From a graphical perspective, Wave Race: Blue Storm is a game of compromises but impressive nevertheless. Unsurprisingly, the most striking aspect of the graphics is the water. Unlike many other water-based racing games, the waves in Wave Race: Blue Storm are completely unscripted and come in a variety of sizes and shapes. This makes each time around the track both look and play differently. When the rain starts pelting down, the waves become covered with an animated texture map that shows each drop hitting the water and dissipating. The use of impressive environment mapping--which reflects and warps the surroundings on the surface of the water--also helps to intensify the realism. When you're racing in a torrential downpour, your ski will kick up water on the camera and obscure visibility, and the water clarity is adjusted appropriately so that you can no longer see the bottom of the lake, river, or ocean you're scooting across. Several of the eight tracks included in Wave Race: Blue Storm mimic the artistic design found in tracks in the original Wave Race, but only Southern Island is a turn-for-turn replication.

The tracks themselves have as much going on below the surface of the water as they do above. The underwater environments are teeming with animated sea life, such as dolphins, killer whales, sea turtles, brilliant coral reefs, and much more. Massive objects, such as icebergs and freight containers, will unexpectedly drop into the water, causing waves to emanate outward.
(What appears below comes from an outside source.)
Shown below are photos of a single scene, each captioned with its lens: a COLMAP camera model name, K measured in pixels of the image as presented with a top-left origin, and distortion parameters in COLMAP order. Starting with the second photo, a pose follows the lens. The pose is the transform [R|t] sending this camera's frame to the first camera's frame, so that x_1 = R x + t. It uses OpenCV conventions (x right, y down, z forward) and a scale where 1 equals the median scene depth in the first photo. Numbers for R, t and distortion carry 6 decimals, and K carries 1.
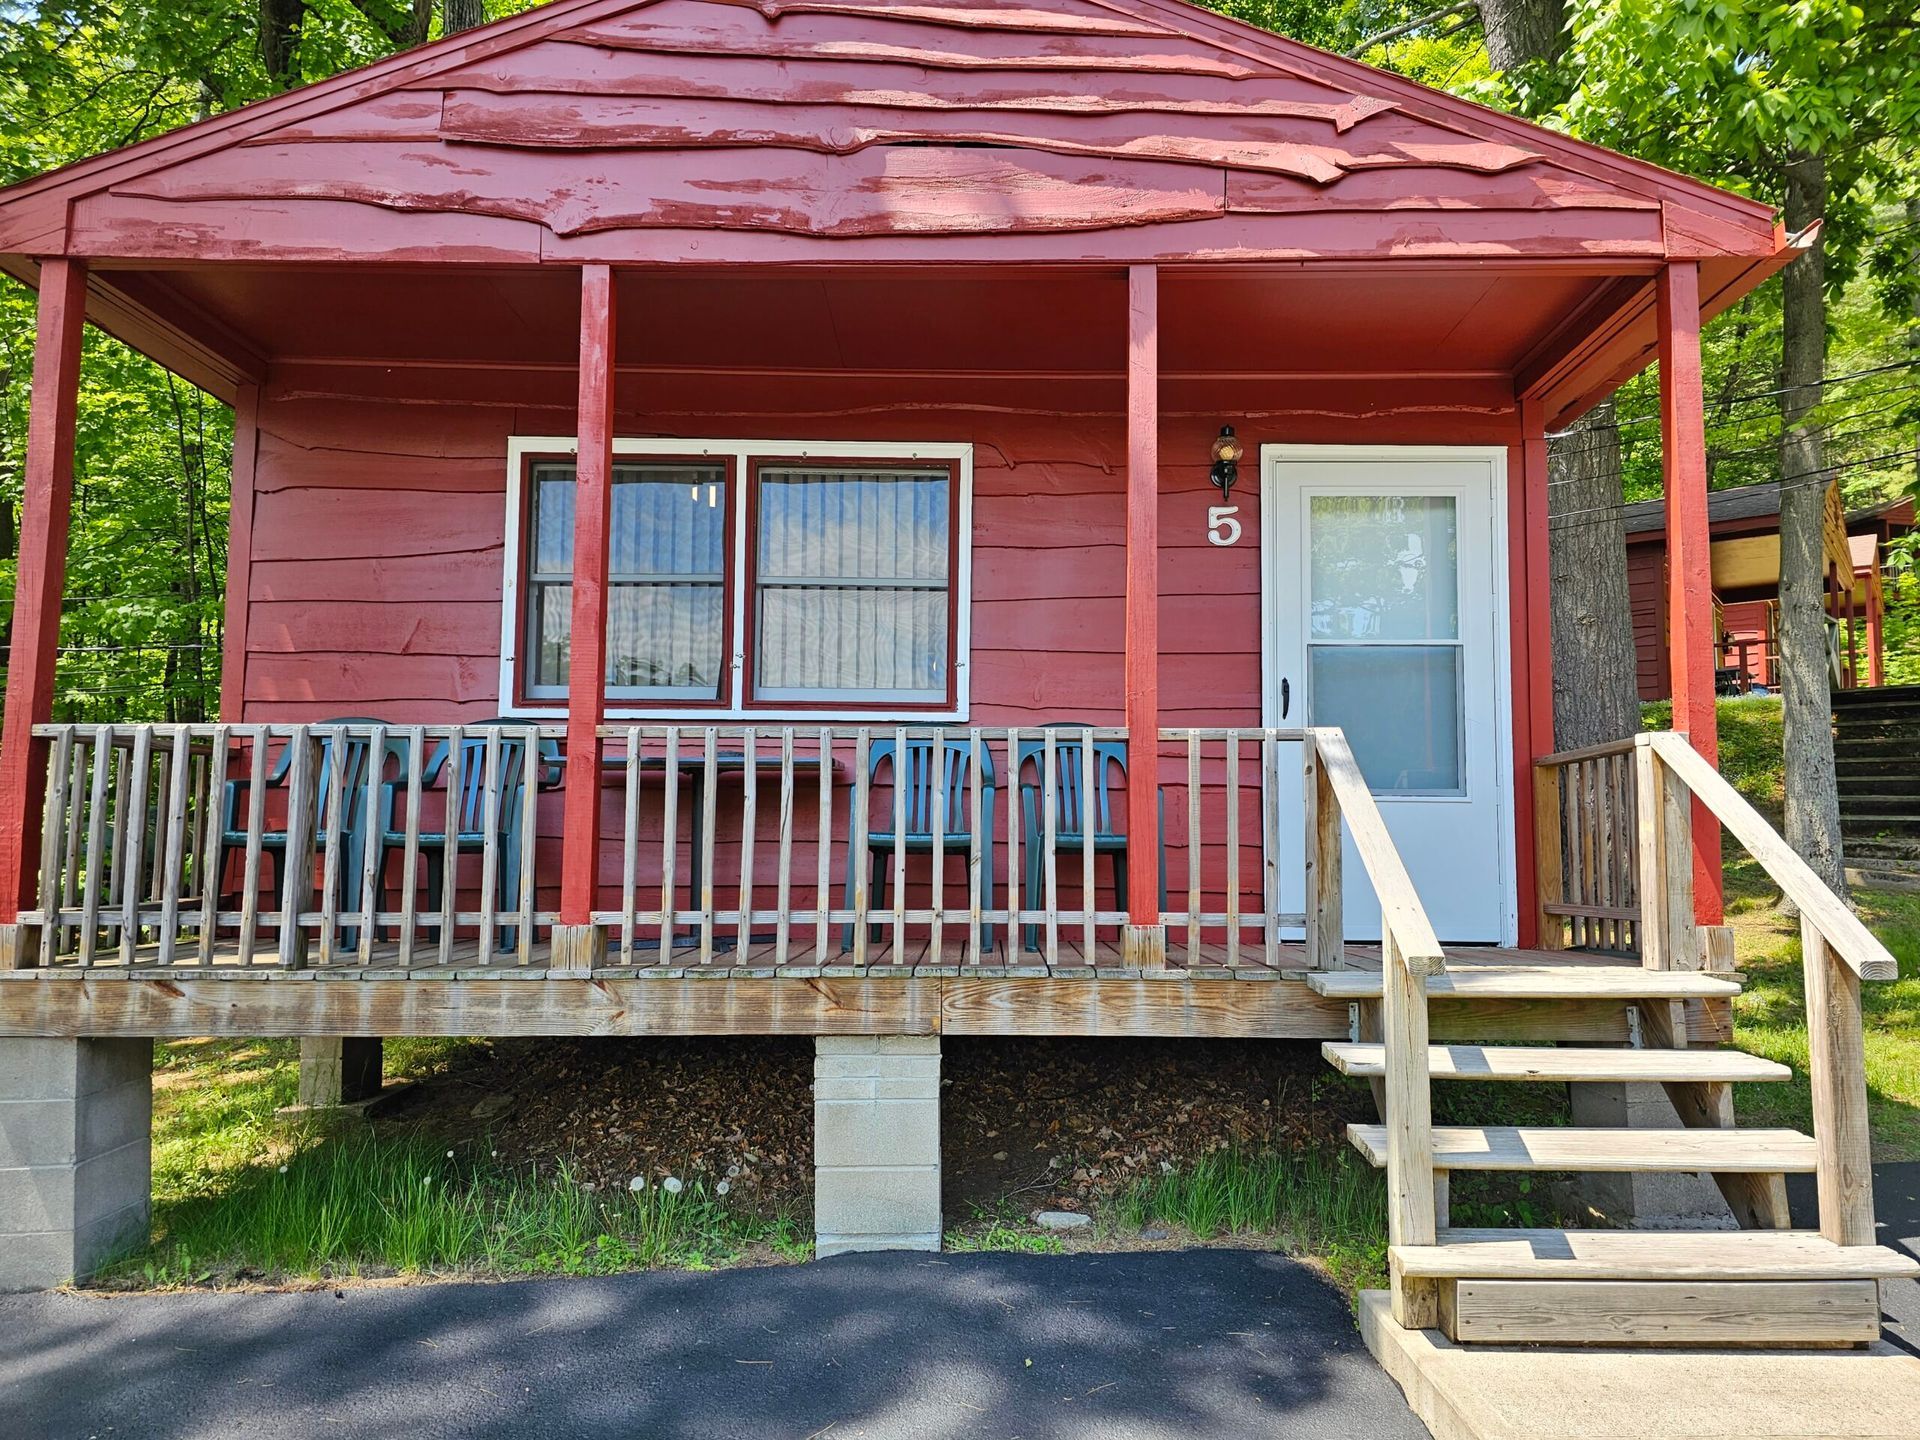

There are several shortcuts in each track that carry a risk, but they will cut precious seconds off your lap time. Low-resolution textures are used to cover the majority of offtrack objects, and sprites that resemble cardboard stand-ups are used for smaller offtrack objects, such as people and snowmobiles. While the skis and the way the water reacts to them look impressive, the riders could have used a few extra polygons. They're leaps and bounds above the riders found in the original, but they feature some blocky features that are a bit unexpected for a game running on the GameCube. The sacrifice in polygons was probably made to keep the frame rates up, and it works. Blue Storm never slows down, even in four-player split-screen or with all eight racers onscreen at once. Wave Race: Blue Storm is a great-looking game, but those who look for flaws will find them. The water looks extraordinarily real, the frame rates are steady, and all the game's small graphical bits come together nicely to manifest in a game that will often astonish all but the most jaded. But an overall grainy appearance dampens what would otherwise be a groundbreaking visual experience.

Instead of using the quirky Japanese synth pop that graced the original, NST has decided to make Blue Storm a bit more contemporary. The game features a nice variety of music, including guitar rock, dub-influenced downbeat breakbeat tracks, and electronica. Each of the eight riders has his or her own crew chief who acts as the commentator during races. The statements tend to repeat quite often, but thankfully, the announcing can be turned off in the options menu. The ambient sound effects are excellent and really help draw you into the game. You can hear the foghorns blow on towering cargo ships, explosions as fireworks go off, and ducks quacking as a flock takes flight. The sounds of the Jet Skis are standard fare, though each craft has a different sound depending upon engine size. While not the strongest aspect of Wave Race: Blue Storm, the sound doesn't pull you out of the game and is quite good after a few adjustments.

While not perfect, Wave Race: Blue Storm is the most accurate video game representation of water-based racing ever to be released. With six completely new tracks, more racers per race, an extensive four-player mode, and an even better physics system, Wave Race: Blue Storm is an improvement upon the original in every respect. If you're expecting an entirely new experience, you're bound to be disappointed. But fans of the original or those who are open to new ideas in racing games should buy with confidence.